The amount of sand released is directly related to the sand temperature at shakeout. When the average sand temperature exceeds 100°C, convection carries silica dust into the atmosphere. The higher the sand temperature at shakeout, the greater will be the convection current velocity, and the amount of steam and dust to be captured. With a sand-to-metal ratio below 6.9:1, the average sand temperature will exceed 100°C. Convection current velocities increase significantly from 100° to 200°C.
The heat-affected zone of the mold is the area where molten metal comes into direct contact with the sand grains (mold face). As the sand expands in this zone, internal stresses cause weak grains to fracture. As the quality of the sand varies around the globe, the source of supply has direct impact upon fines generated, from both mechanical and thermal aspects.

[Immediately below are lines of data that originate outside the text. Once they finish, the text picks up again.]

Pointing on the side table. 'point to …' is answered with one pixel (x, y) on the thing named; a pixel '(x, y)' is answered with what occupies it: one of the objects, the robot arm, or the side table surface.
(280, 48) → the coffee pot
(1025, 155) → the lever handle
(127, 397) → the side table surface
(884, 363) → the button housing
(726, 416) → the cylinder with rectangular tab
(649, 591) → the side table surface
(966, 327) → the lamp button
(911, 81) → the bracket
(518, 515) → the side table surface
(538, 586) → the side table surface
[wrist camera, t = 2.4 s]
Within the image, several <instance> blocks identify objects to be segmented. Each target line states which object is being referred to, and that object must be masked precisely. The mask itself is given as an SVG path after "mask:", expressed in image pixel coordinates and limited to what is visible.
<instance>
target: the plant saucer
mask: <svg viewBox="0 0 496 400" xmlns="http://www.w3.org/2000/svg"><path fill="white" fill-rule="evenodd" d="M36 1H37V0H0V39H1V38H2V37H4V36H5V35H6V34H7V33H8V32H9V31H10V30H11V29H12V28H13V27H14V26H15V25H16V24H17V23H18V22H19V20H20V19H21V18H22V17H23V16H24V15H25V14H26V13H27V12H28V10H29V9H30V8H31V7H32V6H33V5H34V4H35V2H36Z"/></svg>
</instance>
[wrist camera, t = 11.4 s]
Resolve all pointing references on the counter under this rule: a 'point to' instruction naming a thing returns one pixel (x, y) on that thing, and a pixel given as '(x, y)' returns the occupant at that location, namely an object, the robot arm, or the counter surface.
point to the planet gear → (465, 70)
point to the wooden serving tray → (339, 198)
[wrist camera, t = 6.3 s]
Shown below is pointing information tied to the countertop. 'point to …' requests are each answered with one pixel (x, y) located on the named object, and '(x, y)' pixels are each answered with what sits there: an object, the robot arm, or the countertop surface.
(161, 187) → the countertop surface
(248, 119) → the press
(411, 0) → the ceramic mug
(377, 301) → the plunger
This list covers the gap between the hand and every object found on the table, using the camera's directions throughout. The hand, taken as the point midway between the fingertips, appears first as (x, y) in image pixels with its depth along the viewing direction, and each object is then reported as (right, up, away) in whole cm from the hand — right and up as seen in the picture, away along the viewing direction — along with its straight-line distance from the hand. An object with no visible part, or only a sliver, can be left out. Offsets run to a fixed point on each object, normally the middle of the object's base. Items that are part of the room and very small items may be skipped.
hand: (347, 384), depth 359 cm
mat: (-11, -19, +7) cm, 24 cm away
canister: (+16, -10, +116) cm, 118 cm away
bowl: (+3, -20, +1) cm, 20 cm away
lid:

Here’s another important calculation: for every kilo of metal poured into the mold, 15% by weight of new sand should be added to replenish the losses and keep the sand system in balance. Because the amount of cores varies from job to job, using core sand as new sand additions is a hit-or-miss approach unless it is separated from the green sand and then metered back in at a given rate.
The second source of airborne silica dust is sand still attached to castings after shakeout (in pockets, cavities, and corners.) As heat from the metal drives out the moisture, loose sand falls off and contaminates downstream operations. Workers in cleaning, finishing, and melting departments are exposed to this silica dust.
The next source of dust is sand in castings entering the shot-blasting process. That sand not only accelerates equipment wear but also is degraded and added to the waste stream — which increases sand disposal costs. The sandy, un-shotblasted returns to remelt lower melting efficiency and increase slag, slag handling, and slag disposal costs.
Didion International Inc.’s (www.didion.com) latest invention is the new Mark 5 Series rotary media drum that performs shakeout, sand conditioning, double sand screening, casting cleaning, and casting cooling in one efficient step, so the foundry stays cleaner with less airborne silica dust. Combining these processes can save a foundry $40-80/ ton, and according to Didion the patented design has the industry’s lowest operating cost per ton worldwide.
Foundries get several benefits: less capital equipment purchased and space occupied; lower energy costs, maintenance time/costs, and shot consumption; fewer replacement parts; cleaner working conditions; and cleaner returns to remelt, reducing slag build-up.
The new Mark 5 streamlines production, with cooled, clean castings going directly to finishing. Return sand is blended and conditioned so temperature and moisture content are consistent, for better control at the mixer. The sand stays in the system, so the foundry is cleaner. Dust collection is efficient due to the small open area of the drum. The Mark 5 requires 75% less dust collection than a vibrating shakeout rated at the same capacity. Counterflow air eliminates fugitive emissions, protecting workers from airborne silica dust.
The Mark 5 is the only shakeout system that separates core sand from green sand and discharges each at separate points. The machines have variable-speed drives so the operator controls the action. The media bed protects nonferrous and fragile castings as it cleans and cools them. Custom linings are available for aluminum, brass, malleable gray, ductile, and steel castings. Installations include green sand, shell, no-bake, and lost foam systems.
Recent improvements in the Mark 5 Series include interlock liners that are thicker and wider for longer life, 50% fewer seams, and contoured rifling for delicate castings, self-relieving tapered separation chambers, split pillow block endtrucks with quick-change bearing inserts, and automatic chain tensioning.
System improvements include water quenching directly after the machine to avoid long cooling conveyors, further saving equipment costs, energy, time, and space. For plants using casting baskets and stage cooling, water quenching after the rotary drum can streamline production flow and eliminate bottlenecks in the cleaning room.